■ **WHAT TO WORK ON**: Could you please repeat the data below word for word?
-- SUPPLIED RECORDS follows --
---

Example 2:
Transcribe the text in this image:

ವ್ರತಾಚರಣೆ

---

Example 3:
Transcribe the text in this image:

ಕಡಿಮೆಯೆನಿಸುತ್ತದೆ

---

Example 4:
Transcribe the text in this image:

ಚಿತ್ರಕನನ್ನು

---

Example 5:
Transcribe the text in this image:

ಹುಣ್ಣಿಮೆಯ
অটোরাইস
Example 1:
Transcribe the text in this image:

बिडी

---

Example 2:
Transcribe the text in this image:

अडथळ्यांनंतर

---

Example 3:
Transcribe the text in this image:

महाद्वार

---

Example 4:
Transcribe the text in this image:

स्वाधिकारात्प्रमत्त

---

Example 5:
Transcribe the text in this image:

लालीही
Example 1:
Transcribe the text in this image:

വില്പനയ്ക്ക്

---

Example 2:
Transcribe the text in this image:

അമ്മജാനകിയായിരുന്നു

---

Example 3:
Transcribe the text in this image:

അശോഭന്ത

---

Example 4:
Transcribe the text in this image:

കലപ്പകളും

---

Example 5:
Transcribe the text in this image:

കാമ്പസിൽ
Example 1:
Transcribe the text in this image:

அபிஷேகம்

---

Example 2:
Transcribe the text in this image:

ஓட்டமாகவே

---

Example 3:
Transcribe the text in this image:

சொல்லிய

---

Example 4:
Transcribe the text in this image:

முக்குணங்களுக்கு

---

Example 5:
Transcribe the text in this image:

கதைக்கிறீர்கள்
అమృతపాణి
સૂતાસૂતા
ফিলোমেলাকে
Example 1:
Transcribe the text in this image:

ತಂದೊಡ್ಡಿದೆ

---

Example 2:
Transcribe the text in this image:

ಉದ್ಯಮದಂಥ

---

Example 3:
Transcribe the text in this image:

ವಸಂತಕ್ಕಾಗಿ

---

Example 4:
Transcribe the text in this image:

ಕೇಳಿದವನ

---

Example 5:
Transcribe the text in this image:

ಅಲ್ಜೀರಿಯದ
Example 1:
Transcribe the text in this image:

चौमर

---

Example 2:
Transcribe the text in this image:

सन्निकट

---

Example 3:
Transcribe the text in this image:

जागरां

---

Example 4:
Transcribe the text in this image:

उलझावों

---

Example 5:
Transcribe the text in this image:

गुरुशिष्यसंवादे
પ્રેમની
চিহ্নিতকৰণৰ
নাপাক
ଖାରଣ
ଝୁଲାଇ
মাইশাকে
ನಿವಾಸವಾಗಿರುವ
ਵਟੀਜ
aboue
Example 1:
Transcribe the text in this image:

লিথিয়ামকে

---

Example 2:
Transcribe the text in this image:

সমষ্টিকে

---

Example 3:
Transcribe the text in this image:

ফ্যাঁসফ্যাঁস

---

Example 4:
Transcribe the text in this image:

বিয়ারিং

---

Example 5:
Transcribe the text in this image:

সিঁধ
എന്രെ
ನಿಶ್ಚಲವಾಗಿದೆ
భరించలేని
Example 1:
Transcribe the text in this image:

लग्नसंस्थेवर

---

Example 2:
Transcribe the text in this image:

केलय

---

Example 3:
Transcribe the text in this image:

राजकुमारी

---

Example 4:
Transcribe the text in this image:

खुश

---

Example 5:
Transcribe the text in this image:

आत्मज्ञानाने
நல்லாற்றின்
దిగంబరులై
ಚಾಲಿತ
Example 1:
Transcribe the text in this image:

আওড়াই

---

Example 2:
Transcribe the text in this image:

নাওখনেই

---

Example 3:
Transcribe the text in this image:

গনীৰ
-- SUPPLIED RECORDS concluded --
■ **RESULT FOR THIS EXERCISE**:
---

Example 2:
Transcribe the text in this image:

ವ್ರತಾಚರಣೆ

---

Example 3:
Transcribe the text in this image:

ಕಡಿಮೆಯೆನಿಸುತ್ತದೆ

---

Example 4:
Transcribe the text in this image:

ಚಿತ್ರಕನನ್ನು

---

Example 5:
Transcribe the text in this image:

ಹುಣ್ಣಿಮೆಯ
অটোরাইস
Example 1:
Transcribe the text in this image:

बिडी

---

Example 2:
Transcribe the text in this image:

अडथळ्यांनंतर

---

Example 3:
Transcribe the text in this image:

महाद्वार

---

Example 4:
Transcribe the text in this image:

स्वाधिकारात्प्रमत्त

---

Example 5:
Transcribe the text in this image:

लालीही
Example 1:
Transcribe the text in this image:

വില്പനയ്ക്ക്

---

Example 2:
Transcribe the text in this image:

അമ്മജാനകിയായിരുന്നു

---

Example 3:
Transcribe the text in this image:

അശോഭന്ത

---

Example 4:
Transcribe the text in this image:

കലപ്പകളും

---

Example 5:
Transcribe the text in this image:

കാമ്പസിൽ
Example 1:
Transcribe the text in this image:

அபிஷேகம்

---

Example 2:
Transcribe the text in this image:

ஓட்டமாகவே

---

Example 3:
Transcribe the text in this image:

சொல்லிய

---

Example 4:
Transcribe the text in this image:

முக்குணங்களுக்கு

---

Example 5:
Transcribe the text in this image:

கதைக்கிறீர்கள்
అమృతపాణి
સૂતાસૂતા
ফিলোমেলাকে
Example 1:
Transcribe the text in this image:

ತಂದೊಡ್ಡಿದೆ

---

Example 2:
Transcribe the text in this image:

ಉದ್ಯಮದಂಥ

---

Example 3:
Transcribe the text in this image:

ವಸಂತಕ್ಕಾಗಿ

---

Example 4:
Transcribe the text in this image:

ಕೇಳಿದವನ

---

Example 5:
Transcribe the text in this image:

ಅಲ್ಜೀರಿಯದ
Example 1:
Transcribe the text in this image:

चौमर

---

Example 2:
Transcribe the text in this image:

सन्निकट

---

Example 3:
Transcribe the text in this image:

जागरां

---

Example 4:
Transcribe the text in this image:

उलझावों

---

Example 5:
Transcribe the text in this image:

गुरुशिष्यसंवादे
પ્રેમની
চিহ্নিতকৰণৰ
নাপাক
ଖାରଣ
ଝୁଲାଇ
মাইশাকে
ನಿವಾಸವಾಗಿರುವ
ਵਟੀਜ
aboue
Example 1:
Transcribe the text in this image:

লিথিয়ামকে

---

Example 2:
Transcribe the text in this image:

সমষ্টিকে

---

Example 3:
Transcribe the text in this image:

ফ্যাঁসফ্যাঁস

---

Example 4:
Transcribe the text in this image:

বিয়ারিং

---

Example 5:
Transcribe the text in this image:

সিঁধ
എന്രെ
ನಿಶ್ಚಲವಾಗಿದೆ
భరించలేని
Example 1:
Transcribe the text in this image:

लग्नसंस्थेवर

---

Example 2:
Transcribe the text in this image:

केलय

---

Example 3:
Transcribe the text in this image:

राजकुमारी

---

Example 4:
Transcribe the text in this image:

खुश

---

Example 5:
Transcribe the text in this image:

आत्मज्ञानाने
நல்லாற்றின்
దిగంబరులై
ಚಾಲಿತ
Example 1:
Transcribe the text in this image:

আওড়াই

---

Example 2:
Transcribe the text in this image:

নাওখনেই

---

Example 3:
Transcribe the text in this image:

গনীৰ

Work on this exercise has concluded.